::: Data
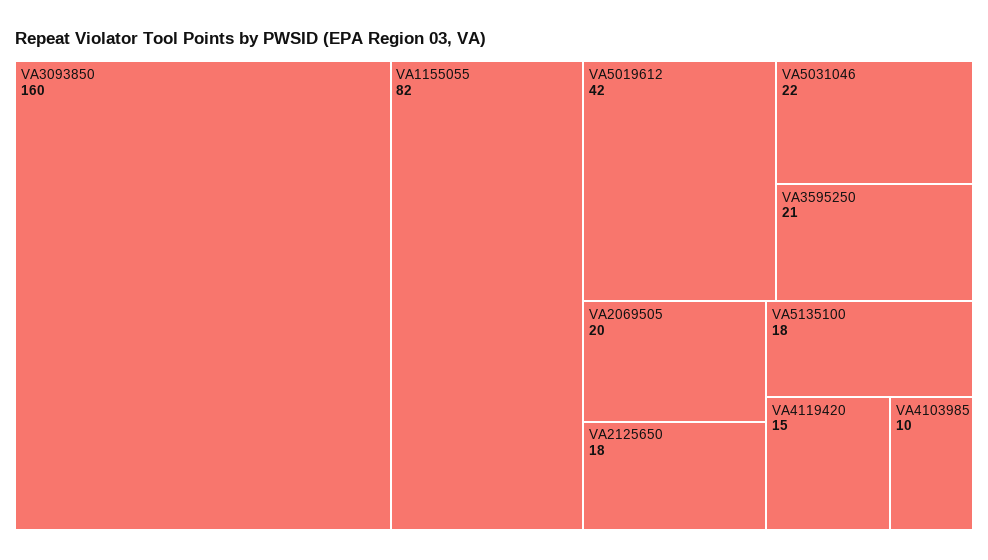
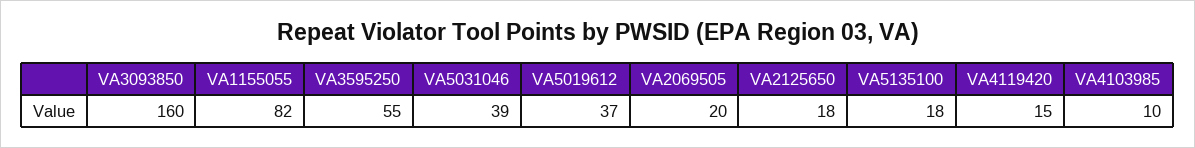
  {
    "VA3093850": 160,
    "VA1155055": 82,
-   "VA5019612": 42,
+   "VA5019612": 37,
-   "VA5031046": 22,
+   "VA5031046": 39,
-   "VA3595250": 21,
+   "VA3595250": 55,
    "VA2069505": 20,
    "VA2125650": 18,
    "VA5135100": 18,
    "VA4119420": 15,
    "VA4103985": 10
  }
::::::
::: Data
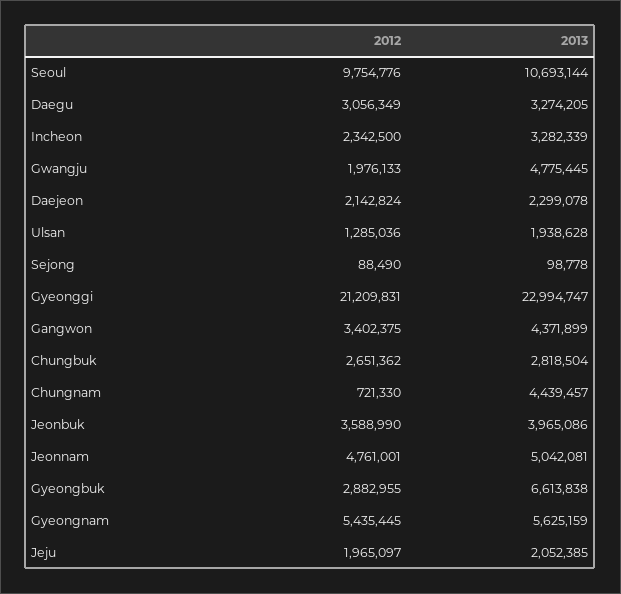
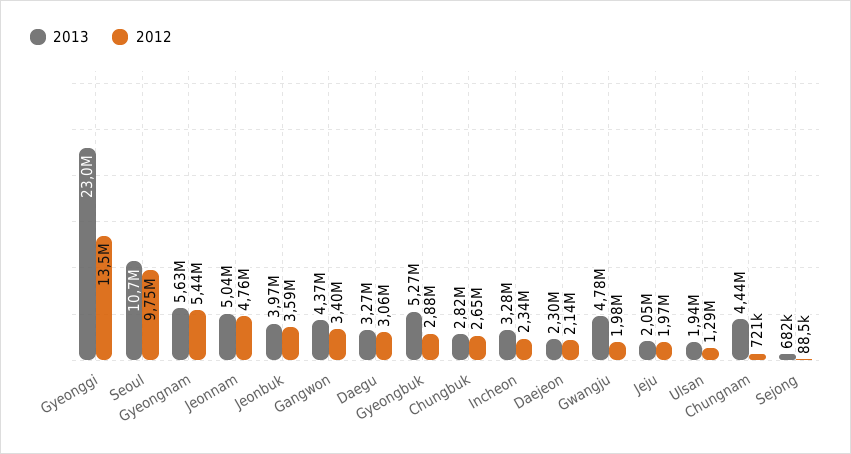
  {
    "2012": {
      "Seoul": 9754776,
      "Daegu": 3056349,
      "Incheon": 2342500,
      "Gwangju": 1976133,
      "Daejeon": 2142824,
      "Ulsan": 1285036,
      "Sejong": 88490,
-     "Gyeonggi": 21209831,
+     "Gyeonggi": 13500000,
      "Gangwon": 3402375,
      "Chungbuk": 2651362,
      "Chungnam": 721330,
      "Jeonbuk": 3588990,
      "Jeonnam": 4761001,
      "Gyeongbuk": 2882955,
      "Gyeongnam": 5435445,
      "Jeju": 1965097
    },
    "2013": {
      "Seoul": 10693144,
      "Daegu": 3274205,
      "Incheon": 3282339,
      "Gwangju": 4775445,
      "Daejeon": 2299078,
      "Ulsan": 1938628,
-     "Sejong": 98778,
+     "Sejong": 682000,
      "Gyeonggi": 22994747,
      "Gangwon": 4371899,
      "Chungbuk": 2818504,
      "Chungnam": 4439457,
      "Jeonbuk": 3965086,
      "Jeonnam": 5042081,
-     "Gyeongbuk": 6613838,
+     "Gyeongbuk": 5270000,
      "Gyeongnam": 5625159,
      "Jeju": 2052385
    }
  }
::::::
::: Data
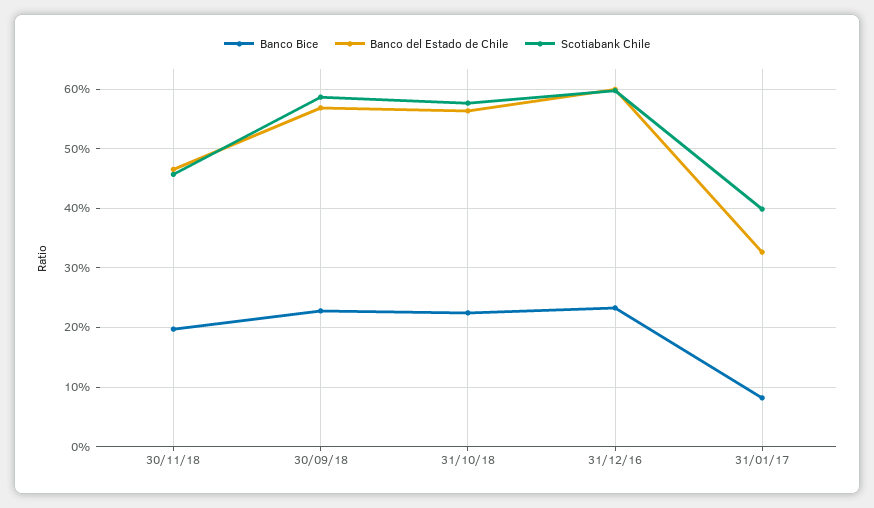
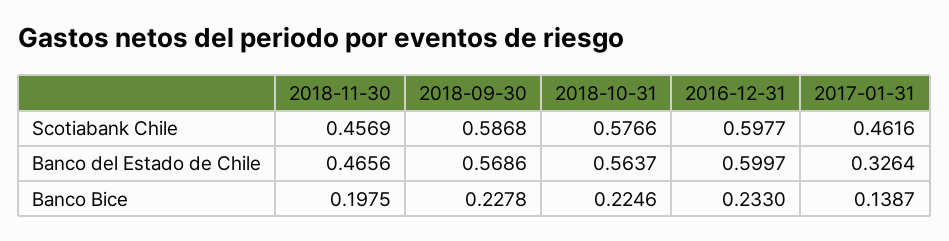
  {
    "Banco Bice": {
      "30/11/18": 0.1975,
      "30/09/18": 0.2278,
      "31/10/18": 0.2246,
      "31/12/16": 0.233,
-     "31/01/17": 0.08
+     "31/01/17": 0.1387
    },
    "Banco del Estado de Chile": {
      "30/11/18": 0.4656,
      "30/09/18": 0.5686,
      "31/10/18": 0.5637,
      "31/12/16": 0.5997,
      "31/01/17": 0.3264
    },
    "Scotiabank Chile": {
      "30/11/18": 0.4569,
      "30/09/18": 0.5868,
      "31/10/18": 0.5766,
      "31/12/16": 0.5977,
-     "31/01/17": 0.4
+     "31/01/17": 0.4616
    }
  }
::::::
Wherever the word "Gyeongbuk" appears in the data, return the whole line.

- Output of the exercise:
      "Gyeongbuk": 2882955,
-     "Gyeongbuk": 6613838,
+     "Gyeongbuk": 5270000,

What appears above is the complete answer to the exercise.